Three lines are reshaping what the index-time job produces. Long-context embedders such as the E5-Mistral and NV-Embed families and the Jina and Nomic long-document encoders push the context window from a few hundred tokens to thousands, easing the chunking tradeoff by letting one vector cover a whole section without losing detail. Matryoshka representation learning (Kusupati et al., 2022, now widely shipped in 2024 to 2026 models including OpenAI's text-embedding-3 and the Nomic and bge-m3 releases) trains a single embedding whose leading dimensions are themselves a usable shorter embedding, so one index-time pass yields vectors you can truncate to 64, 256, or 768 dimensions and trade recall for storage and search cost without re-embedding. Multi-vector models in the ColBERT lineage (ColBERTv2 and the 2024 ColBERT-style late-interaction retrievers) abandon the one-vector-per-chunk premise entirely, storing a vector per token for finer-grained matching, which multiplies index size and reshapes the distributed search of Sections 25.4 and 25.5. Each shifts the cost arithmetic of Section 2, and each still obeys the consistency rule of Section 4: whatever the model produces, index and query must produce it the same way.

With the corpus turned into vectors and the consistency contract understood, the open question is where those billions of vectors live and how they are searched. That is the job of a vector database: a system that stores vectors, indexes them for approximate nearest-neighbor search, and shards across machines when the index outgrows one of them. Section 25.3 takes up that system, and the chunking and dimensionality choices made here set the scale it must handle.

Exercise 25.2.1: Size the Re-Embedding Bill Conceptual

Using the formulas in Section 2, your team has a corpus of 500 million documents at 8 chunks each, an accelerator that embeds 1,500 chunks per second, and a price of \$3.00 per GPU-hour. (a) Compute the total GPU-hours and dollar cost of one full index-time embedding pass. (b) You upgrade the embedding model and must re-embed from scratch into a fresh index. Explain, referencing Section 4, why you cannot simply upgrade the query encoder and leave the old index in place. (c) If the new model has a 2x larger context window and you halve the chunk count to take advantage of it, how do the GPU-hours and the cost change, and what retrieval-quality risk does the coarser chunking introduce?

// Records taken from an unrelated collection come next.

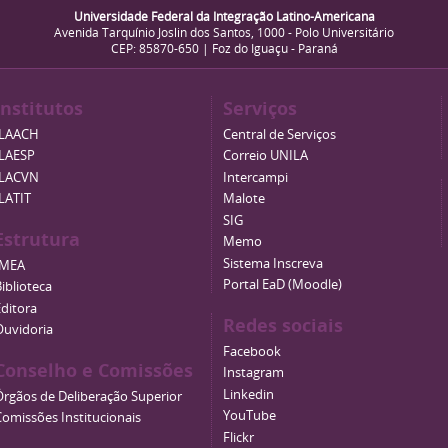
Universidade Federal da Integração Latino-Americana
Avenida Tarquínio Joslin dos Santos, 1000 - Polo Universitário
CEP: 85870-650 | Foz do Iguaçu - Paraná
Institutos
Serviços
ILAACH
Central de Serviços
ILAESP
Correio UNILA
ILACVN
Intercampi
ILATIT
Malote
SIG
Estrutura
Memo
Sistema Inscreva
IMEA
Portal EaD (Moodle)
iblioteca
Editora
Redes sociais
Ouvidoria
Facebook
Conselho e Comissões
Instagram
Linkedin
Órgãos de Deliberação Superior
YouTube
Comissões Institucionais
Flickr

Exercise 25.2.2: Measure the Opposite-Goals Curve Coding

Extend the Part 2 batch-size loop in Code 25.2.1 to sweep batch sizes from 1 to 2,048 in powers of two, recording per-request latency and fleet throughput for each. Plot throughput against latency (a Pareto frontier). Mark the point an index-time job should pick (maximize throughput subject to fitting GPU memory) and the point a query-time path should pick (minimize latency subject to a target of at least, say, 100 chunks per second). Then add a second curve for a smaller fixed_ms (a cheaper per-call cost) and explain how reducing the fixed cost changes where the query-time path should operate.

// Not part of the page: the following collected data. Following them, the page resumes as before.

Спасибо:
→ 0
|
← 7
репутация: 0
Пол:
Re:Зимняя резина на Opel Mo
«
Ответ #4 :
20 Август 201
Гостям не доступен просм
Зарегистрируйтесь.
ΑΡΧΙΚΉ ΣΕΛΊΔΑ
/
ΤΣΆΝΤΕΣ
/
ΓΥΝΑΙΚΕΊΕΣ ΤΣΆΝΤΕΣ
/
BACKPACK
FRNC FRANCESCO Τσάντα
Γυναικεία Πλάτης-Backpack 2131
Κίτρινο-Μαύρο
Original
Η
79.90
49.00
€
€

Exercise 25.2.3: Quantify Graceful Skew Analysis

The Part 3 demo uses two independent random projections, so a mismatched model gives recall 0.000, a worst case. Real model versions are correlated. Modify the experiment so model B is a perturbation of model A, proj_B = proj_A + eps * noise, and sweep eps from 0 (identical) upward. Plot recall@1 against eps. Argue from the curve why embedding-version skew is more dangerous than a hard crash: identify the regime where recall is degraded but still high enough that the system looks healthy, and connect this to the training/serving skew framing of Chapter 9.